原文:
-.-.-
ヴィレッジヴァンガードがAI店員「渋谷めぐる」を実店舗に導入

 書籍や雑貨を販売しているヴィレッジヴァンガードは、モノゴコロと開発中のAI店員「渋谷めぐる」のデモを行なっていた。渋谷めぐるは、内部が透けて見える透明液晶を採用しており、なかに本などのお勧め商品を陳列することができる。

 現時点では、対話機能は備えていないが、将来的には来店した客の言葉を理解して会話を行なったり、商品が置いてある場所の案内をしてくれるようになるとのことだ。渋谷めぐるは、2017年7月14日にヴィレッジヴァンガード渋谷宇田川店に登場する予定なので、興味をもった人は見に行ってみてはいかがだろうか。

ヴィレッジヴァンガードがモノゴコロと開発中のAI店員「渋谷めぐる」
渋谷めぐるは、2017年7月14日にヴィレッジヴァンガード渋谷宇田川店に登場予定。前面は透明液晶パネルが貼られており、なかに陳列された本などが透けて見える
渋谷めぐるの筐体は、大型の自動販売機と同じくらいの大きさである
渋谷めぐるの動作の様子。お勧めの本などを紹介してくれる。将来的には来店した客の言葉を理解して会話を行なったり、案内をしてくれるようになるとのこと

日立やHPCシステムズが深層学習向けプラットフォームを展示

 深層学習のためのハードウェアを展示しているブースもいくつか見られた。

 日立は、CPUとしてIBM POWER 8を搭載し、GPUとしてTesla P100を2基または4基搭載したスーパーテクニカルサーバー「HITACHI SR24000/DL1」や、NVIDIAの深層学習用システム「NVIDIA DGX-1」を展示していた。

日立の深層学習向けプラットフォームの説明パネル。左はCPUとしてIBM POWER 8を搭載し、GPUとしてTesla P100を2基または4基搭載したスーパーテクニカルサーバー「HITACHI SR24000/DL1」、右はNVIDIAの深層学習用システム「NVIDIA DGX-1」。CPUとしてXeon E5-2688 v4 20cを2基搭載し、CPUとしてTesla P100を8基搭載する
スーパーテクニカルサーバー「SR24000/DL1」の実機
SR24000/DL1の価格は2GPUモデルが199万円(税別)、4GPUモデルが299万円(税別)である
エッジコンピューティングにおける深層学習取り組みについての説明パネル。
-.-.-
提供記録:
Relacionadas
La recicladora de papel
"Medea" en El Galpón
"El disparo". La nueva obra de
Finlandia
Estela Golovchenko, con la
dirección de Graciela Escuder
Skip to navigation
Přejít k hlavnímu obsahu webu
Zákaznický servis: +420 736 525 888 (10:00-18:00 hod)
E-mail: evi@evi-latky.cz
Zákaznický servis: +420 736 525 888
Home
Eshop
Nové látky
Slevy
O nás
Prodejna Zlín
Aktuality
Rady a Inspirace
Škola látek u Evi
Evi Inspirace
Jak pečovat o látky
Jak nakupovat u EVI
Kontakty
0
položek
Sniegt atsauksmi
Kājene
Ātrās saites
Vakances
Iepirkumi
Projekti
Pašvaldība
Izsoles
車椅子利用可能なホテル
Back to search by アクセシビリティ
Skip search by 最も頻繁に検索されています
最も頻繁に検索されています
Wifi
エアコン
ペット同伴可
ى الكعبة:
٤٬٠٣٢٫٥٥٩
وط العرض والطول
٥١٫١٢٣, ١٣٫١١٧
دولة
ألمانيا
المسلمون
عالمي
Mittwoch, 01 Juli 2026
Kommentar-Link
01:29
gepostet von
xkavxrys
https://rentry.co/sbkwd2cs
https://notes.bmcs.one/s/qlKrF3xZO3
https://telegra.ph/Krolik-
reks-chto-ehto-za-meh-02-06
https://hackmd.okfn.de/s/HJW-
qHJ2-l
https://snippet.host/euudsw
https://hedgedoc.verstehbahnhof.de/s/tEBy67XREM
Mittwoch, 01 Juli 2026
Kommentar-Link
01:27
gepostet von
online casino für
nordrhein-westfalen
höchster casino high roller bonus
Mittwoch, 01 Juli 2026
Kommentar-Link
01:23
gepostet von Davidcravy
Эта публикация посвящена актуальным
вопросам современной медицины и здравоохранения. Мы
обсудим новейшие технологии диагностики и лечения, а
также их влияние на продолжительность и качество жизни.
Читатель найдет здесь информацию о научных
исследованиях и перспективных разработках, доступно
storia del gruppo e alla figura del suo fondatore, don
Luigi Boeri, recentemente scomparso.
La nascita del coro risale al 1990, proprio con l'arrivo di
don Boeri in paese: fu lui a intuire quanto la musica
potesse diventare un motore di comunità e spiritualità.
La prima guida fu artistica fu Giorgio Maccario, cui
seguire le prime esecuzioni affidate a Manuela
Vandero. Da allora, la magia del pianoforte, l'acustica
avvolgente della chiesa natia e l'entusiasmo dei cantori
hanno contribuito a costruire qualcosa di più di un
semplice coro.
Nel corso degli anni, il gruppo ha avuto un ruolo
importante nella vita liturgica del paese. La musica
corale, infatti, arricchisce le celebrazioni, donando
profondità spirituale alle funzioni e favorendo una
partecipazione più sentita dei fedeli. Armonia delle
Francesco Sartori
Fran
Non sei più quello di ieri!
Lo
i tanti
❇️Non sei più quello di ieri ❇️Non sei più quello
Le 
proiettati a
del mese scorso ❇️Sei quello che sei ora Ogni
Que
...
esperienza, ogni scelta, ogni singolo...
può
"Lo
-.-.-
読解の応用:
1 - 原文にある「深層学習のためのハードウェアを展示しているブースもいくつか見られた。」という一文を英語に訳せ。
2 - 原文に名前が出てくるCPU、GPU、サーバー、システムの製品名をすべて挙げよ。
3 - AI店員と深層学習向けハードウェアの展示を伝える原文を、最後の文の後から書き継げ。

課題別解答:
1 - Several booths exhibiting hardware for deep learning could also be seen.

2 -
IBM POWER 8
Tesla P100
HITACHI SR24000/DL1
NVIDIA DGX-1
Xeon E5-2688 v4 20c

3 -
Jetson TX1を利用した単眼カメラによる距離予測。深層学習による物体検出結果を用いている

 また、エッジコンピューティングにおける深層学習の例として、組み込み用SoCのJetson TX1を使って、単眼カメラによる物体の距離予測のデモを行なっていた。

 HPCシステムズは、GPU搭載サーバーと画像保存用ストレージサーバーをセットにした「ディープラーニングスターターボックス」や、GeForce GTX 1080Tiを2基搭載した深層学習向けワークステーション「PAW-102」、Tesla P100を4基搭載可能な深層学習用システム「HPC5000-XBWGPU4R1SーPCL」の展示を行なっていた。

HPCシステムズの「ディープラーニングスターターボックス」。GPU搭載サーバーと画像保存用ストレージサーバーのセットである
ディープラーニングスターターボックスでは、深層学習をはじめるのに必要なソフトウェアはセットアップ済みである
HPCシステムズの深層学習向けワークステーション「PAW-102」。GeForce GTX 1080 Tiを2基搭載している
PAW-102で、手書き数字の深層学習による学習を行なっているところ
Tesla P100を4基搭載可能な深層学習用システム「HPC5000-XBWGPU4R1SーPCL」

NTTドコモがコンビニなどの商品棚の商品を識別するデモを行なう

 NTTドコモは、コンビニやスーパーマーケットなどの商品棚をスマートフォンやタブレットなどで撮影するだけで、その棚に並んでいる商品を識別するデモを行なっていた。

 これは、深層学習を活用した画像認識と商品写真データベースを組み合わせることで実現されている。現在、こうした業務は専門の担当者が店舗を回って行なっているのだが、本システムが実用化されれば、発注や在庫管理の効率改善につながる。実際の導入に向けて開発中だという。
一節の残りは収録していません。